#### TEXT EXCERPT
::::

# Kona Shred - Large Frame for DJ?



## End user (Jul 8, 2010)

So a few days ago I got my gf'ds son a Norco Evolution and well I got my mtb spark back after riding it. The bike felt weird but no different then riding my 88 GT Performer but way cramped then my old Stinky Primo. Anyways next day I found an Avent Jibster locally and went out and got it.










Well shiat should have rode it more as I got home trying to so some tricks I'm getting 2" or so of toe-overlap. I'm sure I can minimize this but seems like it would cause a few wipe outs. So I gave the bike to my gf'ds daughter and now shes wants to go riding so now I have to get another bike.

Now I'm 6' 190+ lb and would like to do dj/trail and in city riding but not sure if a dedicated DJ bike will do as with my size it will feel cramped after a few hours.

I found a Kona Shred locally but the frame size is large.










Now I thinking I want to do more dj then say xc as it'll be easier to dump the bikes into the Bronco and drive to the trails allowing me to bike more often but I don't wanna feel all BMX cramped all day on the other hand I'm looking for better control on jumps but I guess practice will solve this to some extent.

So would I be better off with a smaller frame/larger seat post or the bigger frame like in the photo?


----------



## alexrex20 (Dec 20, 2005)

on DJ bikes, you don't ride with the saddle all up in your junk like an XC bike, so i don't think that frame would be ideal as a true jumper. but if you're not that hardcore, like to ride singletrack, and cruise around town, then it would be just fine.

if you can get it for a good deal, then why not? you said you're just getting back into biking, so it would be nice to have a versatile bike.

riding *ANY *DJ bike around town for a few hours is going to feel cramped. if you want to commute, get a road bike.


----------



## ServeEm (Jun 15, 2005)

I'm 5'-6" and rode a med Kona Shred and loved it. I built it up beefier and rode DH with it too so I think you at 6'-0" the large would be fine. I even rode some mild XC trails and it was fine cuz I kept my gears.

::::

#### TASK DESCRIPTION
Write out the passage from the Kona Shred thread word for word, starting at "Well shiat should" and ending at "get another bike.".

#### RAW DATA
::::

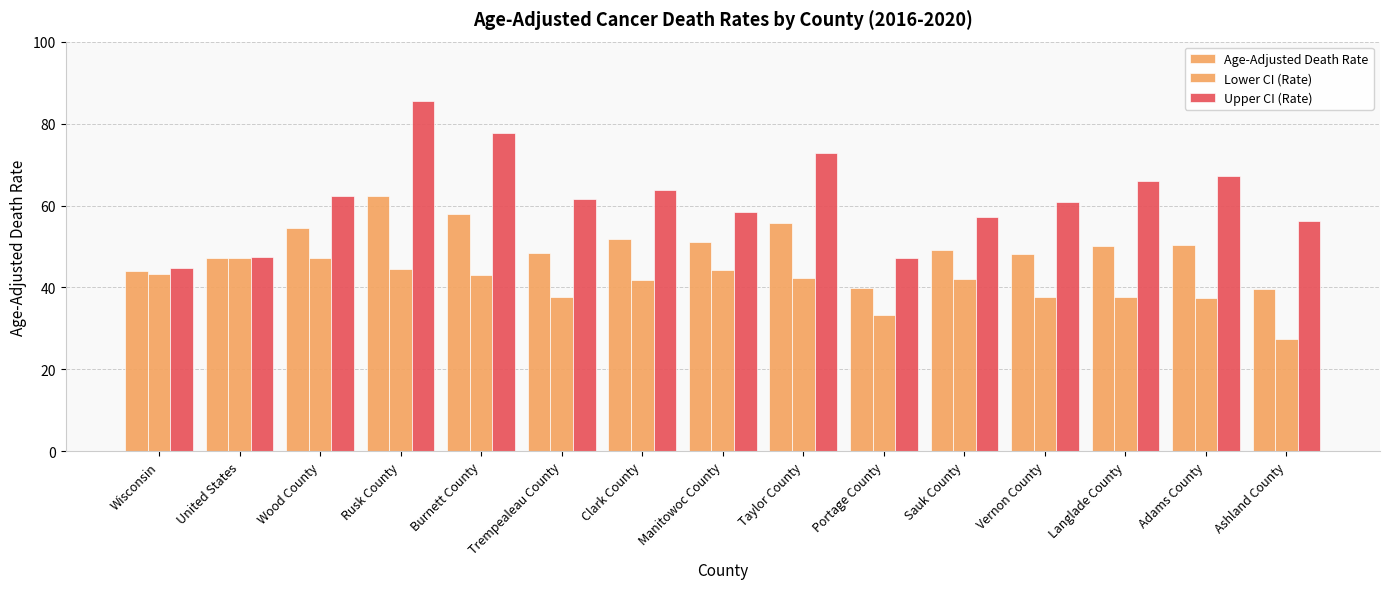

How many bars are there in each group?

3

::::

#### PROBLEM SOLUTION
Well shiat should have rode it more as I got home trying to so some tricks I'm getting 2" or so of toe-overlap. I'm sure I can minimize this but seems like it would cause a few wipe outs. So I gave the bike to my gf'ds daughter and now shes wants to go riding so now I have to get another bike.